--- Supplied passage ---

Kelly Mabry just wants to help put a bright shiny smile on the faces of children all over the world – especially those who suffer from a cleft lip or palate.
And after assessing more than 300 children in Bolivia this fall as part of a week-long volunteer effort to help kids with a cleft, the associate professor of communication disorders at Southern has made a difference.
“I am so blessed to be able to do this. I feel like the lucky one in being able to make a difference in these kids’ lives,” Mabry said.
Mabry, an expert on craniofacial disorders, participated in Operation Smile’s outreach effort at the Hospital Japones in Santa Cruz, Bolivia. Operation Smile is an international children’s medical charity that provides reconstructive surgery on kids who have facial deformities, such as cleft lip and palate, in developing countries.
For Mabry, the effort in Bolivia marked her second volunteer effort in a foreign land. Four years ago, she traveled to the Democratic Republic of the Congo on a similar mission, also coordinated by Operation Smile.

---

-- Exercises to complete --
1. In the article about Kelly Mabry's volunteer work, at which hospital did Operation Smile's outreach effort in Bolivia take place?
2. Using the article about Kelly Mabry's volunteer work, decide whether each statement agrees with it, and for each give yes or no with the deciding words from the article in quotation marks.
(a) Mabry assessed more than 300 children in Bolivia.
(b) The Bolivia trip was Mabry's first volunteer effort in a foreign country.
(c) Mabry's earlier mission to the Democratic Republic of the Congo was coordinated by a different organization.
3. Pick up the article about Kelly Mabry's volunteer work after its last sentence and carry it forward.

--- Supplied records ---

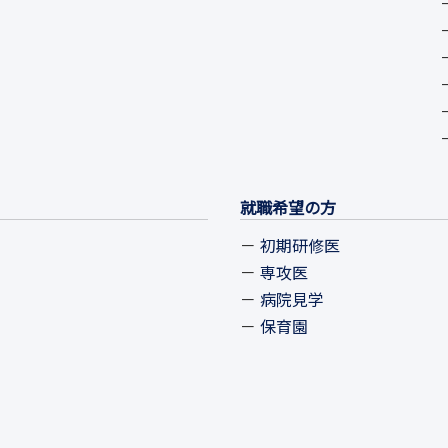
就職希望の方
初期研修医
専攻医
病院見学
保育園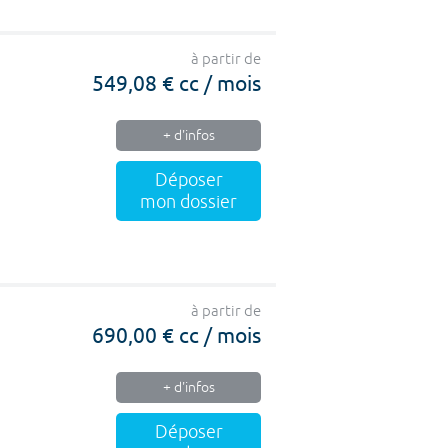
à partir de
549,08 € cc / mois
+ d'infos
Déposer
mon dossier
à partir de
690,00 € cc / mois
+ d'infos
Déposer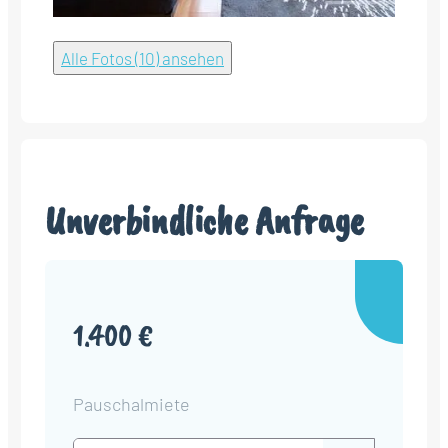
Alle Fotos (10) ansehen
Unverbindliche Anfrage
1.400 €
Pauschalmiete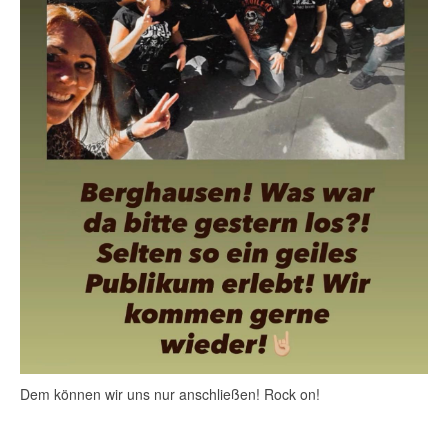
Dem können wir uns nur anschließen! Rock on!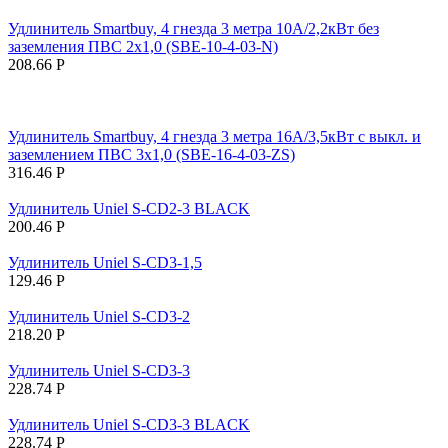
Удлинитель Smartbuy, 4 гнезда 3 метра 10А/2,2кВт без
заземления ПВС 2х1,0 (SBE-10-4-03-N)
208.66
Р
Удлинитель Smartbuy, 4 гнезда 3 метра 16А/3,5кВт с выкл. и
заземлением ПВС 3х1,0 (SBE-16-4-03-ZS)
316.46
Р
Удлинитель Uniel S-CD2-3 BLACK
200.46
Р
Удлинитель Uniel S-CD3-1,5
129.46
Р
Удлинитель Uniel S-CD3-2
218.20
Р
Удлинитель Uniel S-CD3-3
228.74
Р
Удлинитель Uniel S-CD3-3 BLACK
228.74
Р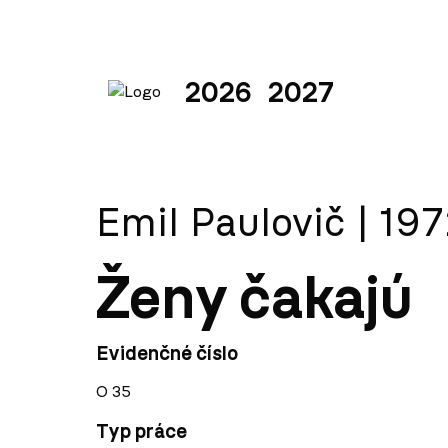
2026
2027
Emil Paulovič | 19
Ženy čakajú
Evidenčné číslo
O 35
Typ práce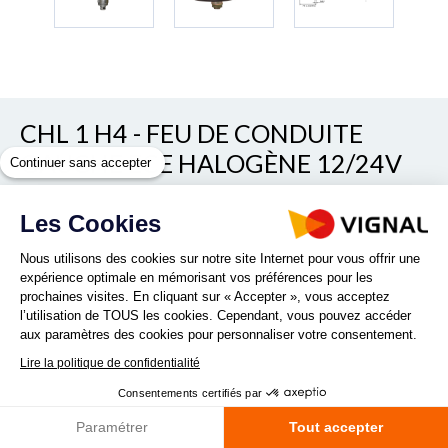
CHL 1 H4 - FEU DE CONDUITE
GAUCHE ECE HALOGÈNE 12/24V
Continuer sans accepter
Voir/cacher les autres références
Les Cookies
REF. CHL 1 H4 RANGE LHT
Nous utilisons des cookies sur notre site Internet pour vous offrir une
expérience optimale en mémorisant vos préférences pour les
prochaines visites. En cliquant sur « Accepter », vous acceptez
l’utilisation de TOUS les cookies. Cependant, vous pouvez accéder
aux paramètres des cookies pour personnaliser votre consentement.
Lire la politique de confidentialité
Quantité :
Consentements certifiés par
Paramétrer
Tout accepter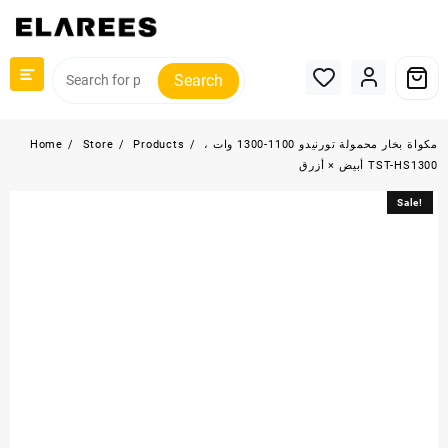
Skip
to
content
Search
مكواة بخار محمولة تورنيدو 1100-1300 وات ،
Products
Store
Home
أبيض × أزرق TST-HS1300
Sale!
Sale!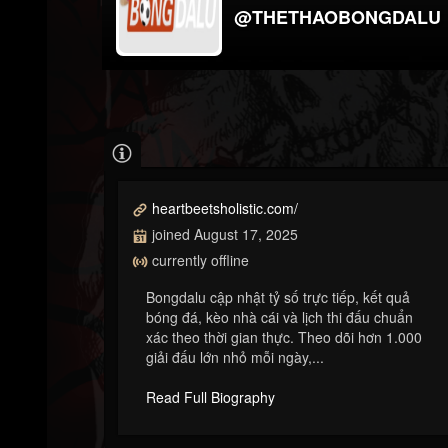
@THETHAOBONGDALU
heartbeetsholistic.com/
joined August 17, 2025
currently offline
Bongdalu cập nhật tỷ số trực tiếp, kết quả
bóng đá, kèo nhà cái và lịch thi đấu chuẩn
xác theo thời gian thực. Theo dõi hơn 1.000
giải đấu lớn nhỏ mỗi ngày,...
Read Full Biography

---

-- Task responses --
1. The Hospital Japones in Santa Cruz, Bolivia.

2.
(a) Yes: "after assessing more than 300 children in Bolivia this fall"
(b) No: "the effort in Bolivia marked her second volunteer effort in a foreign land"
(c) No: "also coordinated by Operation Smile"

3.
“Both nations need help, although Bolivia has a somewhat better infrastructure to provide people with medical care,” she said. “Nevertheless, even most of the poorer people in the United States would live like kings if they took their money to live in these countries. That’s the kind of poverty in which many of the poor kids are living.”
The Mansfield resident noted that 115 surgeries were performed to help those in need as part of Operation Smile’s recent effort, which included an international team of doctors and other health professionals. Mabry was responsible for prioritizing the surgical needs of the children, noting that those who had any functional difficulty in the ability to eat and drink properly were put at the top of the list for surgical interventions. She also screened the children for speech problems that were related to cleft palates.
A cleft is an opening in the lip or the roof of the mouth that occurs during early pregnancy. A child can suffer from a cleft lip or cleft palate, or both. If left untreated, this birth defect can cause serious medical complications, such as malnutrition, because of the functional difficulty in eating or drinking.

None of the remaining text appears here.